Алатристе покосился на бумагу, не беря ее в руки. Так называемые «старые» дублоны весьма ценились в ту пору. Отчеканенные из золота высшей пробы лет сто назад, при блаженной памяти государях Изабелле и Фердинанде, отчего и назывались еще «двуспальными», они котировались выше всех прочих монет одного с ними достоинства, и Алатристе знал людей, которые за одну такую монетку согласились бы зарезать родную мать.
— По окончании всего дела, — прибавил Ольямедилья, — получите вшестеро больше.
— Приятно слышать.
Счетовод задумчиво рассматривал свой стакан, на поверхности которого, делая бесплодные попытки выбраться, плавала мошка, а потом, не переставая внимательно следить за погибающей, сказал:
— Флот прибывает через трое суток.
— Сколько людей потребуется?
— Вам лучше знать. Если верить генуэзцу, экипаж «Никлаасбергена» — человек двадцать с чем-то плюс шкипер и штурман. Кроме него, все — голландцы и фламандцы. Не исключено, что в Санлукаре возьмут на борт еще нескольких испанцев с грузом. А в нашем распоряжении — одна ночь.
— Значит, человек двенадцать-пятнадцать, — быстро прикинул в уме капитан. — Тех, кого я смогу подрядить за это золото, справятся…
Ольямедилья уклончиво повел плечом, давая понять: то, с чем должны будут справиться люди Алатристе, его не касается.
— Ваша команда должна быть готова накануне.
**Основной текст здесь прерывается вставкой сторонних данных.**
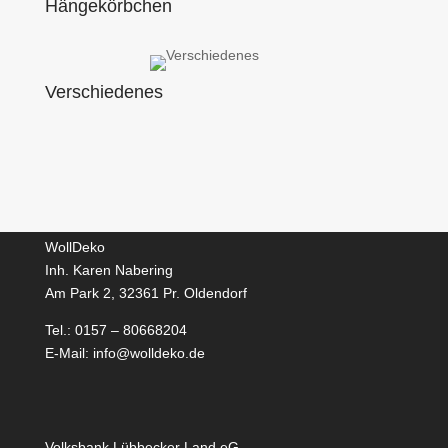
Hängekörbchen
Verschiedenes
WollDeko
Inh. Karen Nabering
Am Park 2, 32361 Pr. Oldendorf
Tel.: 0157 – 80668204
E-Mail: info@wolldeko.de
Volksbank Lübbecker Land eG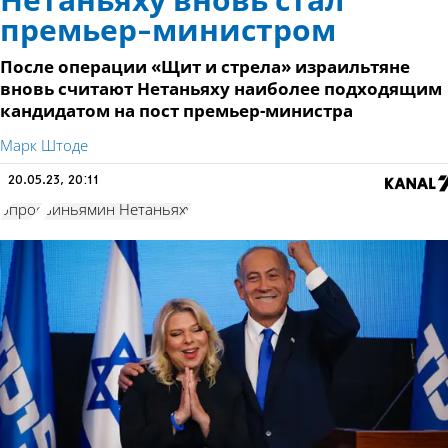
Нетаньяху вновь стал
премьер-министром
После операции «Щит и стрела» израильтяне
вновь считают Нетаньяху наиболее подходящим
кандидатом на пост премьер-министра
Марк Штоде
20.05.23, 20:11
опрос
Биньямин Нетаньяху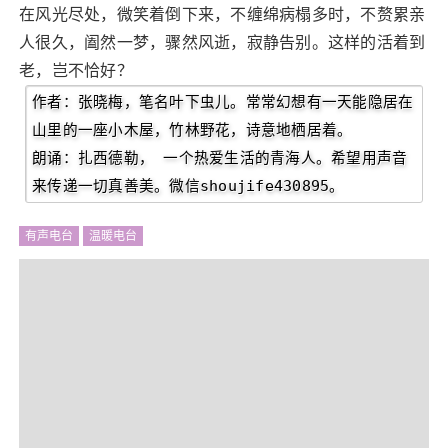
在风光尽处，微笑着倒下来，不缠绵病榻多时，不赘累亲
人很久，阖然一梦，骤然风逝，寂静告别。这样的活着到
老，岂不恰好？
作者：张晓梅，笔名叶下虫儿。常常幻想有一天能隐居在
山里的一座小木屋，竹林野花，诗意地栖居着。
朗诵：扎西德勒， 一个热爱生活的青海人。希望用声音
来传递一切真善美。微信shoujife430895。
有声电台
温暖电台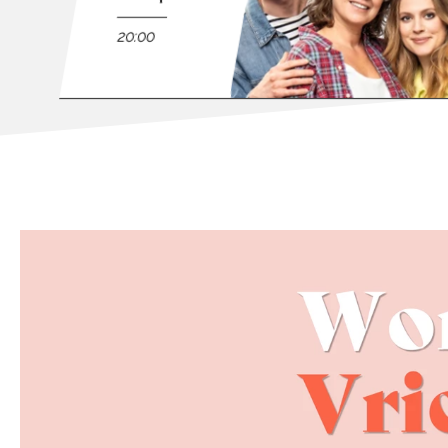
20:00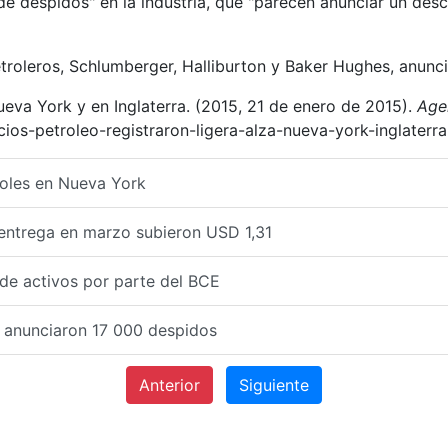
de despidos" en la industria, que "parecen anunciar un des
petroleros, Schlumberger, Halliburton y Baker Hughes, anun
Nueva York y en Inglaterra. (2015, 21 de enero de 2015).
Age
ios-petroleo-registraron-ligera-alza-nueva-york-inglaterra
coles en Nueva York
a entrega en marzo subieron USD 1,31
de activos por parte del BCE
os anunciaron 17 000 despidos
Anterior
Siguiente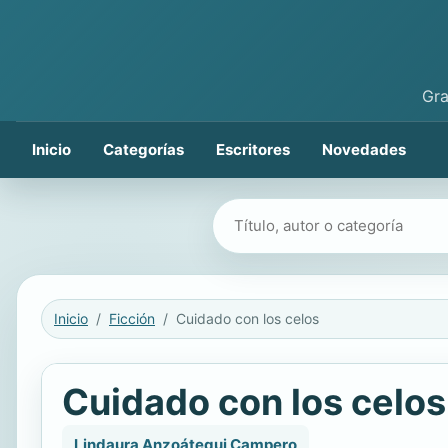
Gra
Inicio
Categorías
Escritores
Novedades
Buscar libros
Inicio
Ficción
Cuidado con los celos
Cuidado con los celos
Lindaura Anzoátegui Campero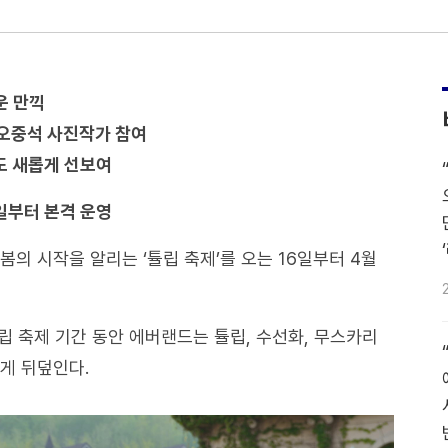
운 만끽
 오중석 사진작가 참여
’도 새롭게 선보여
일부터 본격 운영
의 시작을 알리는 ‘튤립 축제’를 오는 16일부터 4월
튤립 축제 기간 동안 에버랜드는 튤립, 수선화, 무스카리
하게 뒤덮인다.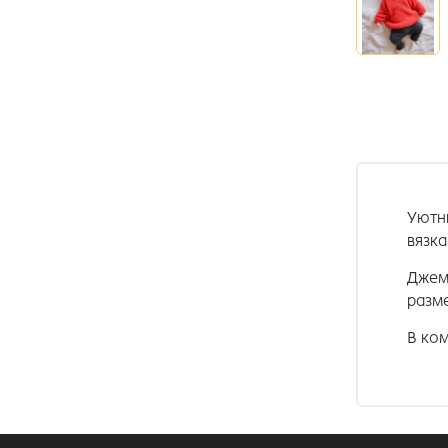
Уютн
вязк
Джем
разме
В ко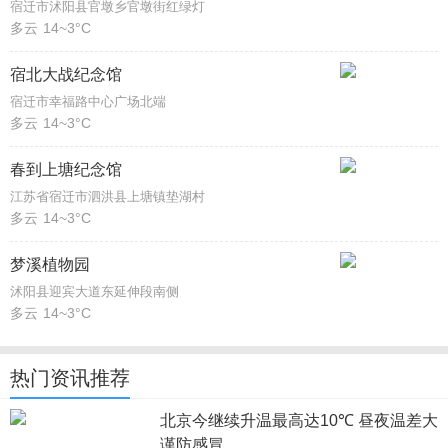
宿迁市沭阳县官墩乡官墩街红绿灯
多云
14~3°C
宿北大战纪念馆
宿迁市幸福路中心广场北端
多云
14~3°C
春到上塘纪念馆
江苏省宿迁市泗洪县上塘镇垫湖村
多云
14~3°C
梦溪植物园
沭阳县迎宾大道东延伸段南侧
多云
14~3°C
热门资讯推荐
北京今继续升温最高达10℃ 昼夜温差大
谨防感冒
Поплывете вниз по реке до Санлукара, с тем чтобы оказаться там под вечер… — Счетовод утопил подбородок в воротнике, словно соображая, не забыл ли чего. — Я отправлюсь с вами.
— Далеко ли?
— Видно будет.
Алатристе взглянул на него с нескрываемым удивлением:
— Едва ли там пойдет речь о бумаге и чернилах…
— Это не важно. Мне поручено оприходовать груз после того, как судно будет в наших руках, и доставить его по назначению.
Алатристе незаметно усмехнулся. Трудно было представить себе этого письмоводителя среди ухорезов и сорвиголов, которых он собирался подрядить на захват парусника, однако не возникало сомнений, что Ольямедилья ему не доверяет. При таком количестве золота искушение прибрать к рукам брусочек-другой слишком велико.
— Считаю нужным напомнить, — сказал счетовод, — что в случае неудачи вас ждет петля.
— А вас?
— А может, и меня.
— Вам вроде бы платят жалованье не за то, чтобы вы ходили на абордаж?
— Жалованье мне платят за то, чтобы я исполнял свои обязанности.
Мошка перестала барахтаться, но Ольямедилья не сводил с нее глаз. Наливая себе еще вина и поднося стакан ко рту, капитан заметил, что собеседник перевел взгляд на него и с интересом рассматривает два шрама у него на лбу и левую руку, стянутую полотняной тряпицей, под которой скрывался свежий ожог. И болел он, можно не сомневаться, чертовски. Потом счетовод насупился: казалось, ему не дает покоя некая мысль, но он не решается высказать ее вслух.
— Я вот все думаю… — произнес он наконец. — А что бы вы стали делать, если бы ваш поступок не произвел на генуэзца впечатления?
Алатристе посмотрел на улицу; сощурился на солнце, отражавшееся от беленой стены, отчего лицо его стало еще более непроницаемым. Перевел глаза на мошку, потонувшую в вине Ольямедильи, поднял свой стакан и ничего не ответил.